I read the recent Wired Magazine article on A/B testing websites and like many of you, I wondered to myself if it was actually possible to embrace this sort of design philosophy.
After talking with my team, we've redoubled our efforts to design core Key Performance Indicators ("KPIs") in an attempt to actually start using A/B testing as a regular process for updating our site navigation, design choices and whatever else we want to change.
It's a disorienting thing, removing subjectivity from the design process. My background as a designer makes me one of those people who can look at a screen and make grand proclamations about where things should be and what they should say. It's something I'm determined to stop doing. I will be honest, it is hard to stop.

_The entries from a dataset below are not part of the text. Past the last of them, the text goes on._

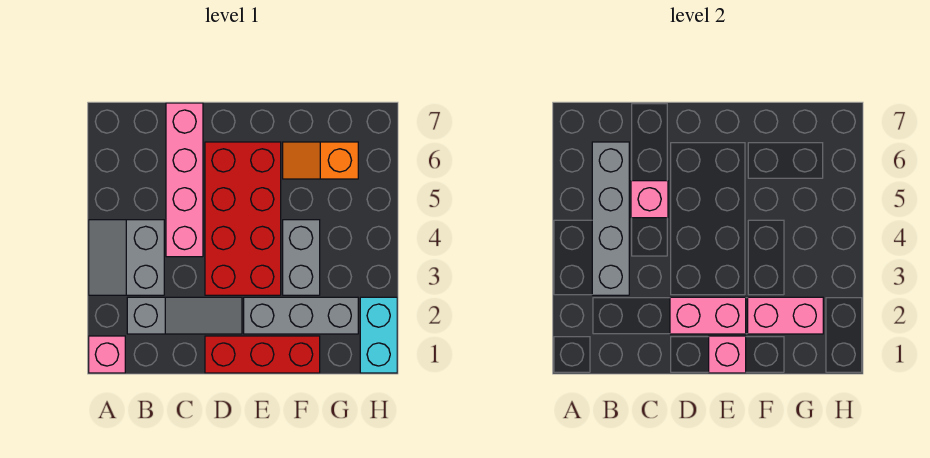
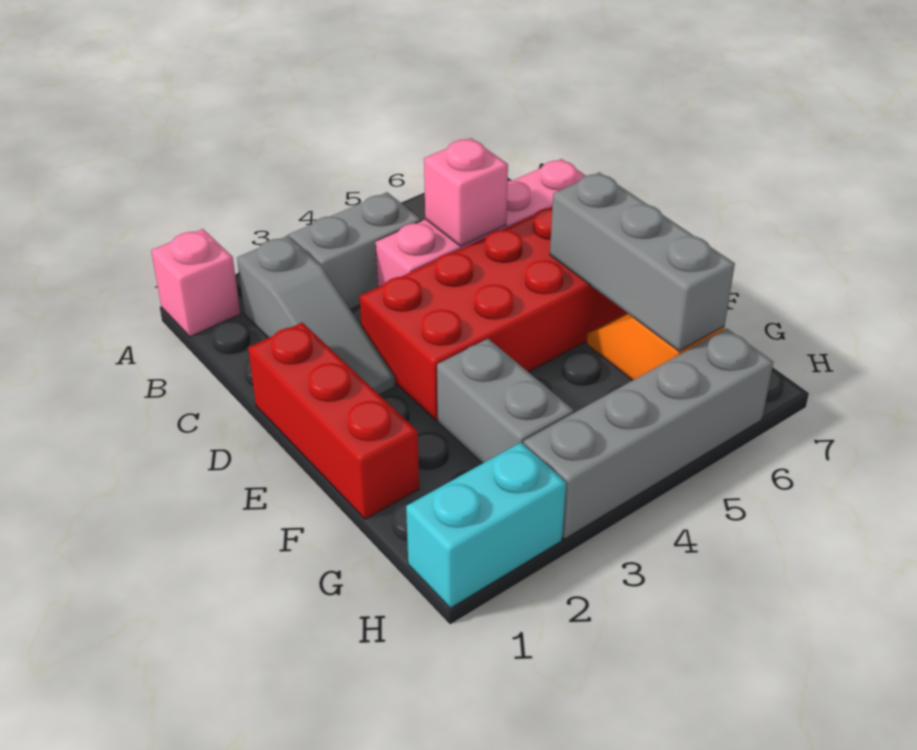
grey 1x4 brick [592,142,629,295] -> grey 1x4 brick moved to [524,329,773,539]
pink 1x2 brick [670,297,746,334] -> none
pink 1x1 brick [709,336,746,373] -> none
grey 1x3 brick [244,297,358,334] -> grey 1x3 brick moved to [550,172,735,351]
pink 1x2 brick [748,297,823,334] -> none
grey 1x2 brick [283,220,320,295] -> grey 1x2 brick turned to [437,339,574,464]

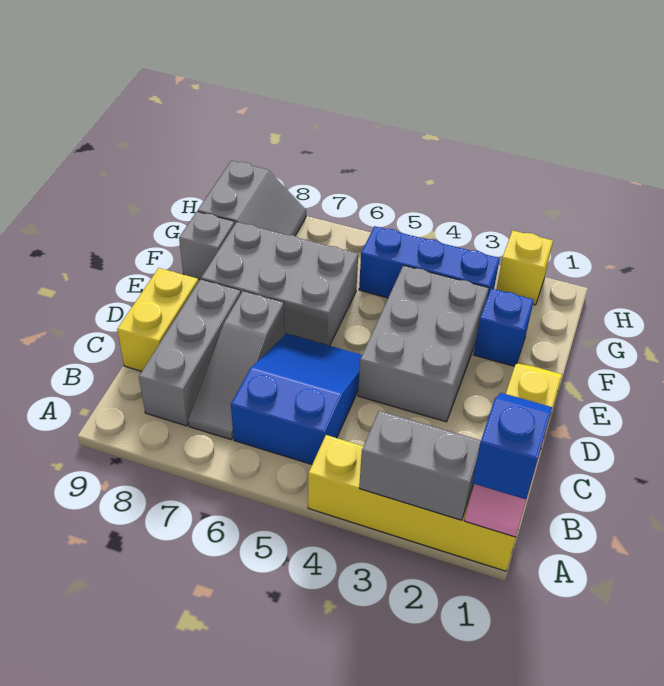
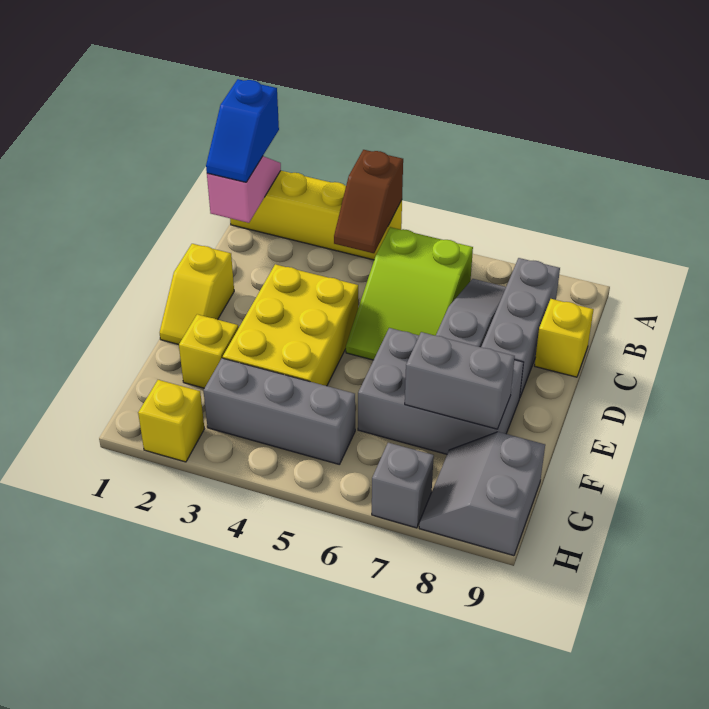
grey 1x2 brick [359,411,481,520] -> grey 1x2 brick moved to [405,332,515,429]
none -> brown 1x2 slope [334,150,403,253]
blue 2x3 slope [231,334,362,464] -> lime 2x3 slope [346,227,473,360]
yellow 1x2 brick [117,268,199,371] -> yellow 1x1 brick [535,299,594,377]
grey 2x3 brick [358,265,489,422] -> yellow 2x3 brick [223,264,358,386]
blue 1x1 brick [474,288,534,366] -> yellow 1x1 brick [179,314,238,388]
grey 1x1 brick [179,212,235,280] -> grey 1x1 brick moved to [372,443,434,528]
blue 1x3 brick [359,226,500,298] -> grey 1x3 brick [203,358,355,465]

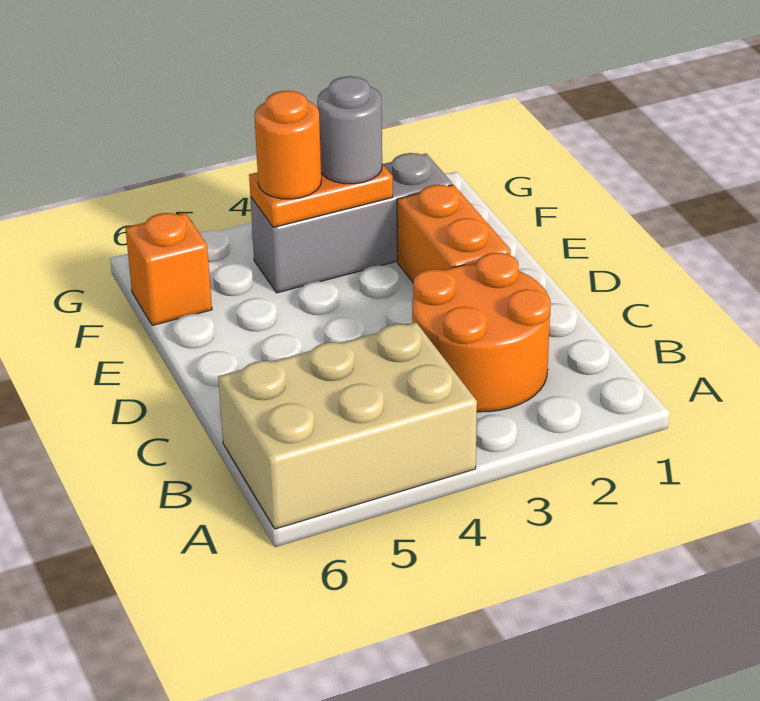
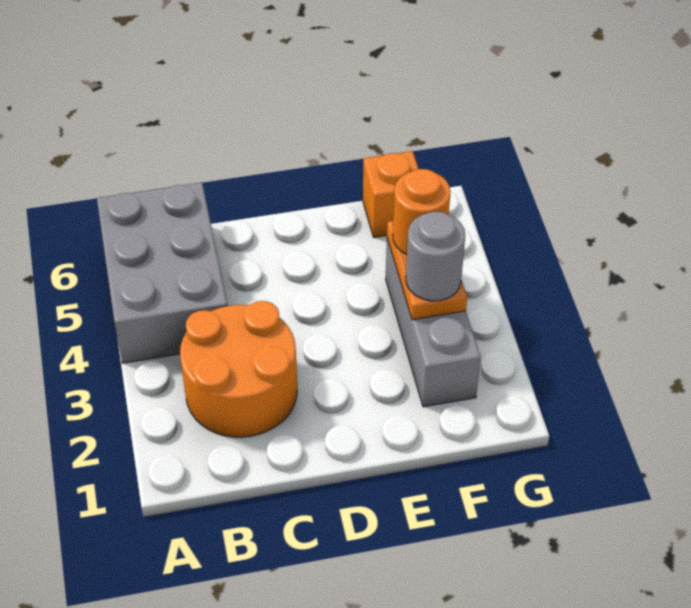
tan 2x3 brick [218,322,477,529] -> grey 2x3 brick [97,183,227,363]
orange 1x2 brick [397,185,511,282] -> none

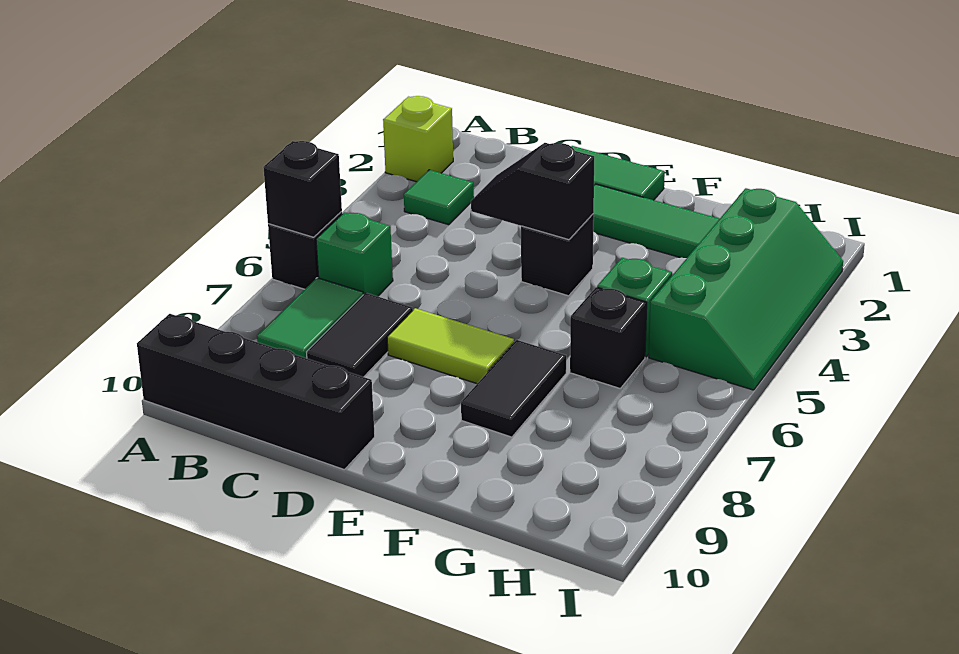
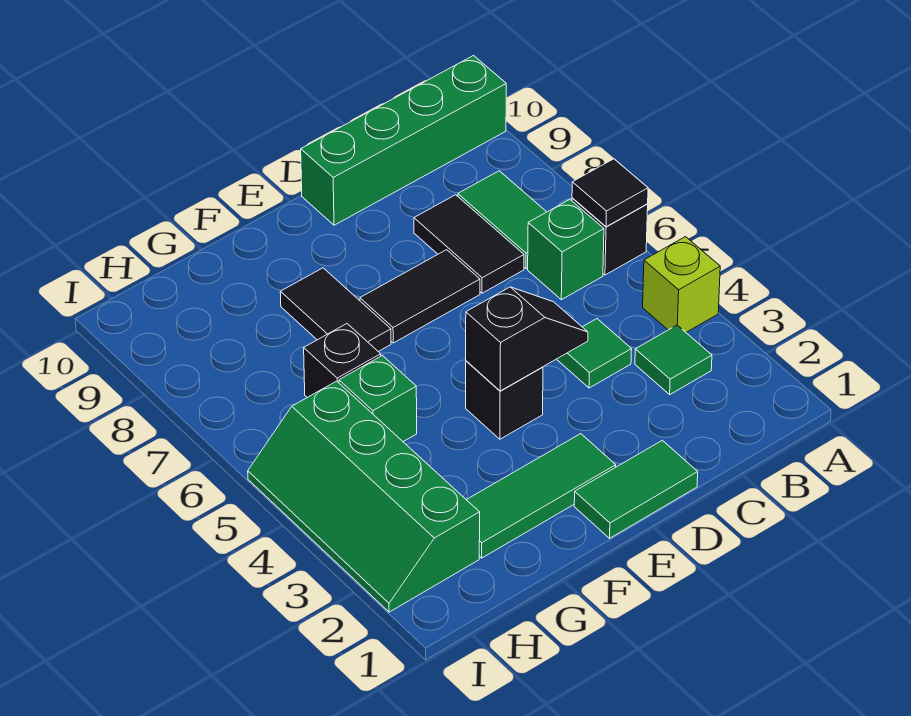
lime 1x1 brick [383,96,453,182] -> lime 1x1 brick moved to [643,237,720,332]
black 1x1 brick [263,141,342,237] -> black 1x1 tile [572,159,648,227]
black 1x4 brick [137,314,375,470] -> green 1x4 brick [301,56,506,225]
none -> green 1x1 tile [557,319,632,388]
lime 1x2 tile [387,308,514,384] -> black 1x2 tile [360,250,480,343]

Either way, we've devised a series of "top level" KPIs designed to measure overall site effectiveness - and we've limited it to 5 measurements. Yes, of course we'll design secondary KPIs, but at this point, we plan to benchmark and establish baselines for just the most important things on a website. Here's a sample of the working list of questions we hope to answer:
- 1. Do people come back (return visits)
- 2. Do they make donations? (page views / total on site donations)
- 3. Do they stay once they visit? (time on site)
- 4. Do they take key actions designed to engage them in a deeper relationship? (page views / key actions)
We feel like we've got a good handle on how we will do this and I'm excited to get started. Some changes will be major, others we hope to test, like the font on the main navigation, are nominal. Either way, we'll learn a lot about what makes the site really tick and put ourselves in a position to improve it over time.